■ Problem to solve ■
Verbatim copy, images removed: write out the entries below.

■ Records ■
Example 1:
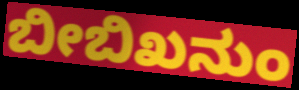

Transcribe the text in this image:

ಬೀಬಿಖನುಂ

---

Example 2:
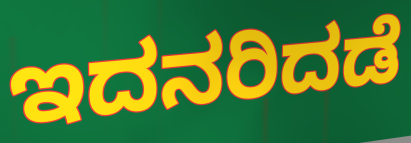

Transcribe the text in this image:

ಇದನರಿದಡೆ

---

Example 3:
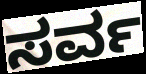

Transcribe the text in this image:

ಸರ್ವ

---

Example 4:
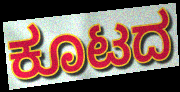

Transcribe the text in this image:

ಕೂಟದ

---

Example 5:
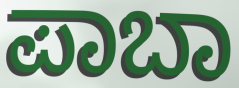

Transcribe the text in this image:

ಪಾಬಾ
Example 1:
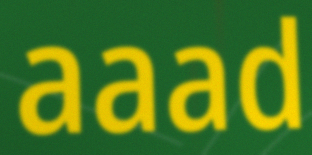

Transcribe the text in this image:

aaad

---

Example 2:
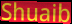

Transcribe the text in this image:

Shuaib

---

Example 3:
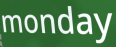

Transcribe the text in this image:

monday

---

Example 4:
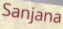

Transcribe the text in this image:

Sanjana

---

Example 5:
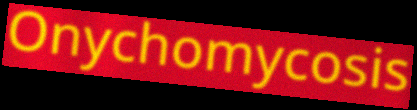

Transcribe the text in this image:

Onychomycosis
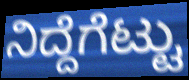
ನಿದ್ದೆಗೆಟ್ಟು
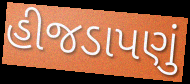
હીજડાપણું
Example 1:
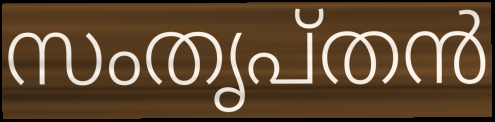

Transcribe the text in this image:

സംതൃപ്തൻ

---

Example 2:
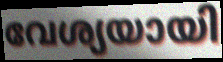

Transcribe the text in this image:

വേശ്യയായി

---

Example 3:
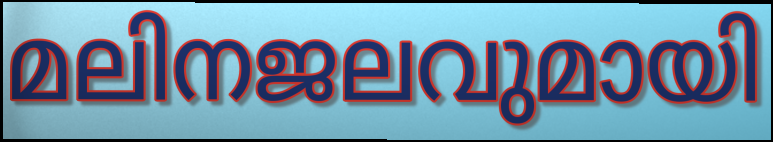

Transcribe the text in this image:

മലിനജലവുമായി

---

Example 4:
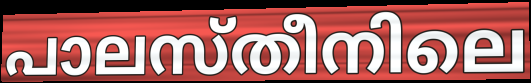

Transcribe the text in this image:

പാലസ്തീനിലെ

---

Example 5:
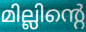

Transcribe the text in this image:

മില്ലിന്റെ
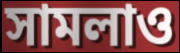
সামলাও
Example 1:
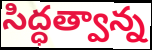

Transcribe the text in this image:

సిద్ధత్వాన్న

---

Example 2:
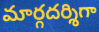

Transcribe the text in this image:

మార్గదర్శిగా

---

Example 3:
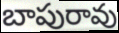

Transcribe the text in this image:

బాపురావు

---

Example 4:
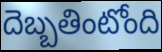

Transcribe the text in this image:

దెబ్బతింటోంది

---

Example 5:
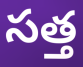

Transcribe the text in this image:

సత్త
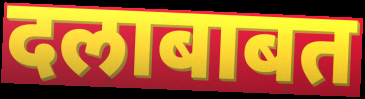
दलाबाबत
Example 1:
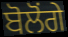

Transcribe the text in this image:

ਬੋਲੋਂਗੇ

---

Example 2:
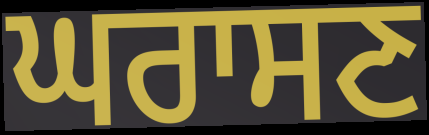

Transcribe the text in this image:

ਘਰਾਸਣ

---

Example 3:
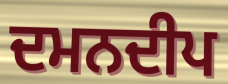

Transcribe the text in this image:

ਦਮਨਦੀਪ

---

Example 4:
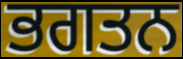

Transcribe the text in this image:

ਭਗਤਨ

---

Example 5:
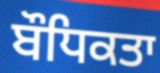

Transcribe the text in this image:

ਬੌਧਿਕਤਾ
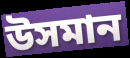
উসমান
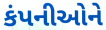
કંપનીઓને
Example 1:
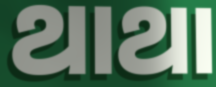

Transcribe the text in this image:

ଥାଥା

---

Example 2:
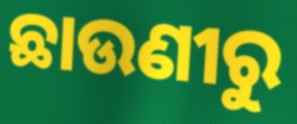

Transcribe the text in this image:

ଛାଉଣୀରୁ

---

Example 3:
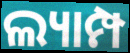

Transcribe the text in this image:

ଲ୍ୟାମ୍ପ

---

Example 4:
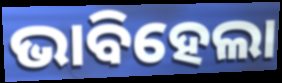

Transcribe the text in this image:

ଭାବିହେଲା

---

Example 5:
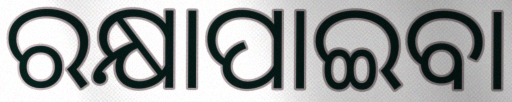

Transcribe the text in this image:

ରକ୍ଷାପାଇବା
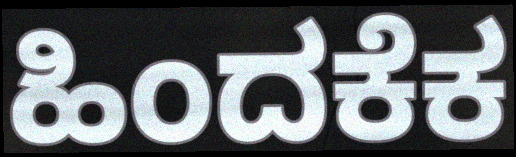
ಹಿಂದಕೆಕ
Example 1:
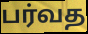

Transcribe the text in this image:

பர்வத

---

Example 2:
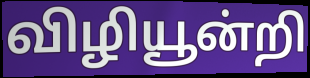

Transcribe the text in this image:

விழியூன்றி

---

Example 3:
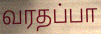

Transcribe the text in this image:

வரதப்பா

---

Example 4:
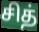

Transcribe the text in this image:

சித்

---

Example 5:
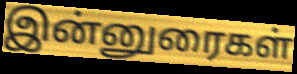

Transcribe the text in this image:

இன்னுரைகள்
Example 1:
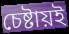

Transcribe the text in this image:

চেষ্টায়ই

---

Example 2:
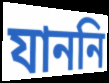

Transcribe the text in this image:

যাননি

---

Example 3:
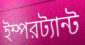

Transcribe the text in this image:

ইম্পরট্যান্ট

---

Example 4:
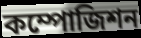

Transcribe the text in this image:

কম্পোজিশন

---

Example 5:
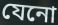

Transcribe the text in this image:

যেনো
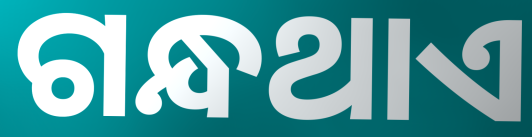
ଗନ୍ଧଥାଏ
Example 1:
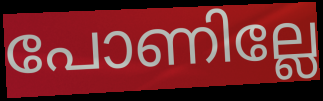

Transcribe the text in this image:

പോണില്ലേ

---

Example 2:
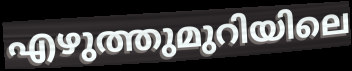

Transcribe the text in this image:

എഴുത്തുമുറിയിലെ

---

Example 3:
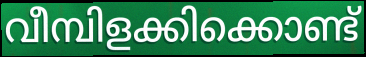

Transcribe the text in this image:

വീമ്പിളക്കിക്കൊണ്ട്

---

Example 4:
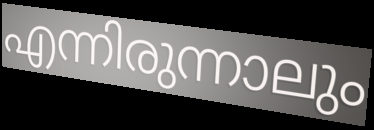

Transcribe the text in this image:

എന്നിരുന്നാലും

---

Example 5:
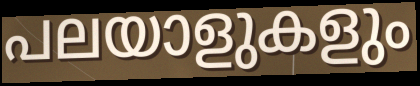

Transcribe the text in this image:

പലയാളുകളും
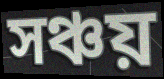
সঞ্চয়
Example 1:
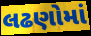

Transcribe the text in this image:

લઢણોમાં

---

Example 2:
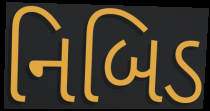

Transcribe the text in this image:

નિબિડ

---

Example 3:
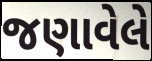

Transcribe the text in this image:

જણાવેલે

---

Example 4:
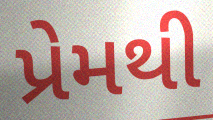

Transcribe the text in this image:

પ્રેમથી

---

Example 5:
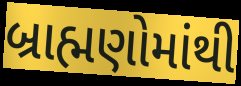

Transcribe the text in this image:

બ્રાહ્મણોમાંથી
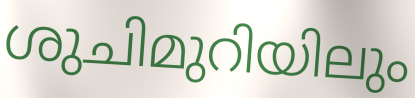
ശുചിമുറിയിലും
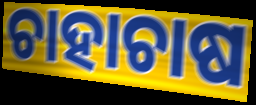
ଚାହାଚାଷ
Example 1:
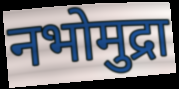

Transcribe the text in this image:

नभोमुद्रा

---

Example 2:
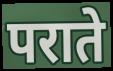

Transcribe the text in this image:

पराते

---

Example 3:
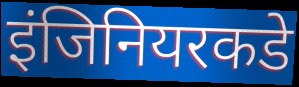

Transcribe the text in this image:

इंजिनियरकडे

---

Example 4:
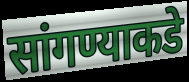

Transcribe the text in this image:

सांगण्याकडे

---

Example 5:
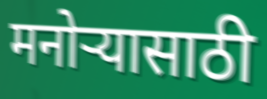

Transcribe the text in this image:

■ Result of the exercise ■
Example 1:

Transcribe the text in this image:

ಬೀಬಿಖನುಂ

---

Example 2:

Transcribe the text in this image:

ಇದನರಿದಡೆ

---

Example 3:

Transcribe the text in this image:

ಸರ್ವ

---

Example 4:

Transcribe the text in this image:

ಕೂಟದ

---

Example 5:

Transcribe the text in this image:

ಪಾಬಾ
Example 1:

Transcribe the text in this image:

aaad

---

Example 2:

Transcribe the text in this image:

Shuaib

---

Example 3:

Transcribe the text in this image:

monday

---

Example 4:

Transcribe the text in this image:

Sanjana

---

Example 5:

Transcribe the text in this image:

Onychomycosis
ನಿದ್ದೆಗೆಟ್ಟು
હીજડાપણું
Example 1:

Transcribe the text in this image:

സംതൃപ്തൻ

---

Example 2:

Transcribe the text in this image:

വേശ്യയായി

---

Example 3:

Transcribe the text in this image:

മലിനജലവുമായി

---

Example 4:

Transcribe the text in this image:

പാലസ്തീനിലെ

---

Example 5:

Transcribe the text in this image:

മില്ലിന്റെ
সামলাও
Example 1:

Transcribe the text in this image:

సిద్ధత్వాన్న

---

Example 2:

Transcribe the text in this image:

మార్గదర్శిగా

---

Example 3:

Transcribe the text in this image:

బాపురావు

---

Example 4:

Transcribe the text in this image:

దెబ్బతింటోంది

---

Example 5:

Transcribe the text in this image:

సత్త
दलाबाबत
Example 1:

Transcribe the text in this image:

ਬੋਲੋਂਗੇ

---

Example 2:

Transcribe the text in this image:

ਘਰਾਸਣ

---

Example 3:

Transcribe the text in this image:

ਦਮਨਦੀਪ

---

Example 4:

Transcribe the text in this image:

ਭਗਤਨ

---

Example 5:

Transcribe the text in this image:

ਬੌਧਿਕਤਾ
উসমান
કંપનીઓને
Example 1:

Transcribe the text in this image:

ଥାଥା

---

Example 2:

Transcribe the text in this image:

ଛାଉଣୀରୁ

---

Example 3:

Transcribe the text in this image:

ଲ୍ୟାମ୍ପ

---

Example 4:

Transcribe the text in this image:

ଭାବିହେଲା

---

Example 5:

Transcribe the text in this image:

ରକ୍ଷାପାଇବା
ಹಿಂದಕೆಕ
Example 1:

Transcribe the text in this image:

பர்வத

---

Example 2:

Transcribe the text in this image:

விழியூன்றி

---

Example 3:

Transcribe the text in this image:

வரதப்பா

---

Example 4:

Transcribe the text in this image:

சித்

---

Example 5:

Transcribe the text in this image:

இன்னுரைகள்
Example 1:

Transcribe the text in this image:

চেষ্টায়ই

---

Example 2:

Transcribe the text in this image:

যাননি

---

Example 3:

Transcribe the text in this image:

ইম্পরট্যান্ট

---

Example 4:

Transcribe the text in this image:

কম্পোজিশন

---

Example 5:

Transcribe the text in this image:

যেনো
ଗନ୍ଧଥାଏ
Example 1:

Transcribe the text in this image:

പോണില്ലേ

---

Example 2:

Transcribe the text in this image:

എഴുത്തുമുറിയിലെ

---

Example 3:

Transcribe the text in this image:

വീമ്പിളക്കിക്കൊണ്ട്

---

Example 4:

Transcribe the text in this image:

എന്നിരുന്നാലും

---

Example 5:

Transcribe the text in this image:

പലയാളുകളും
সঞ্চয়
Example 1:

Transcribe the text in this image:

લઢણોમાં

---

Example 2:

Transcribe the text in this image:

નિબિડ

---

Example 3:

Transcribe the text in this image:

જણાવેલે

---

Example 4:

Transcribe the text in this image:

પ્રેમથી

---

Example 5:

Transcribe the text in this image:

બ્રાહ્મણોમાંથી
ശുചിമുറിയിലും
ଚାହାଚାଷ
Example 1:

Transcribe the text in this image:

नभोमुद्रा

---

Example 2:

Transcribe the text in this image:

पराते

---

Example 3:

Transcribe the text in this image:

इंजिनियरकडे

---

Example 4:

Transcribe the text in this image:

सांगण्याकडे

---

Example 5:

Transcribe the text in this image:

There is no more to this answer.